The figures and tables for this article are extensive and I had trouble choosing something not totally confusing to display. Above you will note that the acute fulminant hepatitis cases had strikingly high levels of AAV2 viral particles and AAV2-specific IgM antibody compared to various controls. The differences were less striking for presence of AAV2-specific IgG suggesting (as was already known) that prior AAV2 infection is not uncommon in the general population.

These researchers went a step further to look at host genetic susceptibility factors and found some association with HLA class II DRB1*04:01 allele.

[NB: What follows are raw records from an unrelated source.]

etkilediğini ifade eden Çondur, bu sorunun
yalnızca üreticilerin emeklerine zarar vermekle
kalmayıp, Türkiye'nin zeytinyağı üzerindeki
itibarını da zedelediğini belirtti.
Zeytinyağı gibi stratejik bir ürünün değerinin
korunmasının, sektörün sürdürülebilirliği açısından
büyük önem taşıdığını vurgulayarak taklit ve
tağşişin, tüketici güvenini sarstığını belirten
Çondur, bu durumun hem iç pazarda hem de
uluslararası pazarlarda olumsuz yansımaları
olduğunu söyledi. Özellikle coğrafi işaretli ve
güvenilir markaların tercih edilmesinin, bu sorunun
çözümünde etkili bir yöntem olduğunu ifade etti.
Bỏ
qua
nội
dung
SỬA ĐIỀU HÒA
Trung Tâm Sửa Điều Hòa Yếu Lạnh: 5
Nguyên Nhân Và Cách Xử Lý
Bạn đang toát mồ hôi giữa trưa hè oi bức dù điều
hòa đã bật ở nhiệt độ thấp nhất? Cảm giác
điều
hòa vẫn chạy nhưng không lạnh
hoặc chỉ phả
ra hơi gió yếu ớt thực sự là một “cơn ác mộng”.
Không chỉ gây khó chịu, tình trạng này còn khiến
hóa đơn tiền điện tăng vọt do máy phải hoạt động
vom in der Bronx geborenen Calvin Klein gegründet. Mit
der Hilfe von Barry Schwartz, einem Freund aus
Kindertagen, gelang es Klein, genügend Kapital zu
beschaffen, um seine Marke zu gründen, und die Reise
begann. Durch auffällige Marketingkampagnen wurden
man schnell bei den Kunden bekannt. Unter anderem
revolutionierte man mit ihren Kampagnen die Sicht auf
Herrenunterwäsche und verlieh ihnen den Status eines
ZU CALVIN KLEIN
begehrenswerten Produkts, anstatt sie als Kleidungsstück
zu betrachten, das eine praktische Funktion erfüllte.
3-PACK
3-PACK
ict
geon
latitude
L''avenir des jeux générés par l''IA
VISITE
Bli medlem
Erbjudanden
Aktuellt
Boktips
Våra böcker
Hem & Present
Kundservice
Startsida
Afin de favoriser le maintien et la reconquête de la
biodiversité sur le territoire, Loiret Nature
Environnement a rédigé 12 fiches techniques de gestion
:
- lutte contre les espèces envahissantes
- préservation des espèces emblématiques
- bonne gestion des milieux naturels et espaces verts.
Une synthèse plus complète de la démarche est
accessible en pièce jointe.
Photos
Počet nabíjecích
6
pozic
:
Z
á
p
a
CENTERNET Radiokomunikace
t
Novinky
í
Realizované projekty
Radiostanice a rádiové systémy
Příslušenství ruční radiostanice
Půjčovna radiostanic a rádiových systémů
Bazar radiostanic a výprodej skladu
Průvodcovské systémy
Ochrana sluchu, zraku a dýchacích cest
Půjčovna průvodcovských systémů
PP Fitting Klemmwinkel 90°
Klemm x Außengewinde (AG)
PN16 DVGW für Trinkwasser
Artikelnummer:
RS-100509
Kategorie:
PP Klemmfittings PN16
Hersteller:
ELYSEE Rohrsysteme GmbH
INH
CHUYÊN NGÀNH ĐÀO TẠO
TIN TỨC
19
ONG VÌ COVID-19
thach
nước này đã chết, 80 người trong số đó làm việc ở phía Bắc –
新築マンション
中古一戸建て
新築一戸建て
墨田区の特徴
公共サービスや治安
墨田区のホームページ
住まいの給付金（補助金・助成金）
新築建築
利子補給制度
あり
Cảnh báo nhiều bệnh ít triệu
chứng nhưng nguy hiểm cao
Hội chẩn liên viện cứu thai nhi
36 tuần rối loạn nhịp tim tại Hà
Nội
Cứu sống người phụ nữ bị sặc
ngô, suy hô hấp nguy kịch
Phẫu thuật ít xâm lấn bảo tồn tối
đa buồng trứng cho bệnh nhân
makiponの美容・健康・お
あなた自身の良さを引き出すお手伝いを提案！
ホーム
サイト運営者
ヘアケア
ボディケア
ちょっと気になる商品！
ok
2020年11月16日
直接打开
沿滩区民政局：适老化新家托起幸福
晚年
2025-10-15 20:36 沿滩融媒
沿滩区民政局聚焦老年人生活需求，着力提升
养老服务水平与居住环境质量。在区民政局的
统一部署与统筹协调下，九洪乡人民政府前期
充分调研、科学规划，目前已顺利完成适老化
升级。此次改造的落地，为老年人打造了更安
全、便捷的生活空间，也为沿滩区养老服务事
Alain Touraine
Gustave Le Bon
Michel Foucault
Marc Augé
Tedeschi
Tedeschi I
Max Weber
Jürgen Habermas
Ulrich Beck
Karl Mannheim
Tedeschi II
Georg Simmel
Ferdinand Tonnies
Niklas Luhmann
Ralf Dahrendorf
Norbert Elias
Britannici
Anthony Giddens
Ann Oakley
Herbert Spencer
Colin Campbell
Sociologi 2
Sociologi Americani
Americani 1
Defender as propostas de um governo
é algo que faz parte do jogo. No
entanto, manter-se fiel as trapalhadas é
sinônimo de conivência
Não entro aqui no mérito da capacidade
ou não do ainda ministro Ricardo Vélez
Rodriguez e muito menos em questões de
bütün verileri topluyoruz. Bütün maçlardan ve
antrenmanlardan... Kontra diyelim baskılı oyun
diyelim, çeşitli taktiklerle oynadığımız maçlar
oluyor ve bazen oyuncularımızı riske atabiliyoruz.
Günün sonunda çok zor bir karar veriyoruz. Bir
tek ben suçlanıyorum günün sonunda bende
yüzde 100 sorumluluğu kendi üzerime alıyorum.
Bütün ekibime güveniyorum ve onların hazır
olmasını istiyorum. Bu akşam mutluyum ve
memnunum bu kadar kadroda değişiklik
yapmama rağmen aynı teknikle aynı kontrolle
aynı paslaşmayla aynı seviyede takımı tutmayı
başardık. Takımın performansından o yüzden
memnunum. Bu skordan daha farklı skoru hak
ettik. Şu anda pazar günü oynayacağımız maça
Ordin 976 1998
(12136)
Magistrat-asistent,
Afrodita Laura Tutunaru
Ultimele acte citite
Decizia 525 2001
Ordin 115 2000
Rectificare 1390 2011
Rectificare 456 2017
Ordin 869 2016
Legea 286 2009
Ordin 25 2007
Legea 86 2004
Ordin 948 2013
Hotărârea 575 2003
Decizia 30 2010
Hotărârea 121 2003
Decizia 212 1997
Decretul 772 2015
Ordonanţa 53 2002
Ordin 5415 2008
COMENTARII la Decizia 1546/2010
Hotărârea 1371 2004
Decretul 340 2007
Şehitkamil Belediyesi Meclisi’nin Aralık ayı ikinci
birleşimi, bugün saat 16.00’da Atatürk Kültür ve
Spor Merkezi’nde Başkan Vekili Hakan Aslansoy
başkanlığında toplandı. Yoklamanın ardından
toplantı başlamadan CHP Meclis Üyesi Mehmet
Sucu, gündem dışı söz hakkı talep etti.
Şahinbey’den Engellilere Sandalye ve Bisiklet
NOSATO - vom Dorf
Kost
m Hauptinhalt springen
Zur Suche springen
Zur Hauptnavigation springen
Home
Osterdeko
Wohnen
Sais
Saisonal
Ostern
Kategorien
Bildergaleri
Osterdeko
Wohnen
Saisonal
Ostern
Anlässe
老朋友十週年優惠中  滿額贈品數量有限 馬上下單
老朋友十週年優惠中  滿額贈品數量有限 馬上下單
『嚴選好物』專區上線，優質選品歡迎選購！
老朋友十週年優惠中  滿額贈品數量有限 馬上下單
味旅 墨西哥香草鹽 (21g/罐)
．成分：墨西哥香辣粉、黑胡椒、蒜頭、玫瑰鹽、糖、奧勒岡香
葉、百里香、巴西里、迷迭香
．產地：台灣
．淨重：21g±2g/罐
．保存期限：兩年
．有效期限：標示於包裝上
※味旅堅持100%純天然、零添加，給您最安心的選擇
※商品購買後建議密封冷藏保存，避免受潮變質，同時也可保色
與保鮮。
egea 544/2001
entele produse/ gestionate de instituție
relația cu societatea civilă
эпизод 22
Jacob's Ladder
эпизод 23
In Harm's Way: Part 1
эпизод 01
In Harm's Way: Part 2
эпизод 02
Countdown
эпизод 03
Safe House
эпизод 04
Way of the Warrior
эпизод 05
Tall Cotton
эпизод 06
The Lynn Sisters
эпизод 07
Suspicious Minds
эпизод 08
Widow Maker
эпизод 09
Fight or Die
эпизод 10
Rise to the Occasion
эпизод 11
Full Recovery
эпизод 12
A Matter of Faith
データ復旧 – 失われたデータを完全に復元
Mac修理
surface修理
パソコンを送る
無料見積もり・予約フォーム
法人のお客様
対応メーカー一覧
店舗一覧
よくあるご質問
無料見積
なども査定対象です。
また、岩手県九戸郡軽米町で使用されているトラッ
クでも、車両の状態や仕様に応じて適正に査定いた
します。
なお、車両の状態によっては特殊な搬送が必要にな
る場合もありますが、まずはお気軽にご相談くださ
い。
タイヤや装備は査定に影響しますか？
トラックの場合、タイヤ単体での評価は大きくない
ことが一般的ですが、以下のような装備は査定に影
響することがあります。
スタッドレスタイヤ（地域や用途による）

The final article studied 38 children from the United Kingdom compared to 66 age-matched immunocompetent controls and 21 immunocompromised subjects. Again the data are extensive and complex, but suffice to say that this group also found high levels of AAV2 in samples from cases but not controls and also showed some evidence of human adenovirus and human herpesvirus type 6B as coinfecting agents perhaps triggering excessive AAV2 replication. These investigators also performed extensive immunologic studies that again showed some evidence of HLA association and a robust immune response in livers of case children, supporting a genetic/immunologic predisposition to AAV2 severe acute hepatitis.

This Wikipedia article isn't bad for a first introduction to AAV; they even have a sentence about the recent articles. AAV doesn't appear to produce any clinical disease by itself, but coinfection with herpesviruses and adenoviruses has been seen.

The fact that we have 3 separate labs with separate patient populations* all finding a link with AAV2, and 2 showing plausible genetic and immunologic explanations for pathogenesis, is strong evidence that AAV2 is the missing puzzle piece that points to a true clinical entity. We can expect future refinement of our understanding with important implications for therapeutic and preventive interventions.

*I did note some overlap of investigators/labs between the Scottish and UK reports but hope there wasn't overlap in the cases they reported.